**Data supplied:**
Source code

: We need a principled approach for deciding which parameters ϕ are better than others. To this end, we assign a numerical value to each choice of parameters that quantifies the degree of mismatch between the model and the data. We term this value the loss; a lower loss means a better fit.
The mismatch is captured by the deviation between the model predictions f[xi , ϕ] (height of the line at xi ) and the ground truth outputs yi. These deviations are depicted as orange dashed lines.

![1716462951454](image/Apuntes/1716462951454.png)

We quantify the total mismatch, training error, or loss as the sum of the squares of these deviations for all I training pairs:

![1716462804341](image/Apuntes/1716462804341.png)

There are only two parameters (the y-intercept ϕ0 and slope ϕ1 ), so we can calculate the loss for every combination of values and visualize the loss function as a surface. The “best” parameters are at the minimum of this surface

**Exercise aim:** Report how many lines in the listing above hold the string "Apuntes", giving the number and no other words.

**Answer box:** 2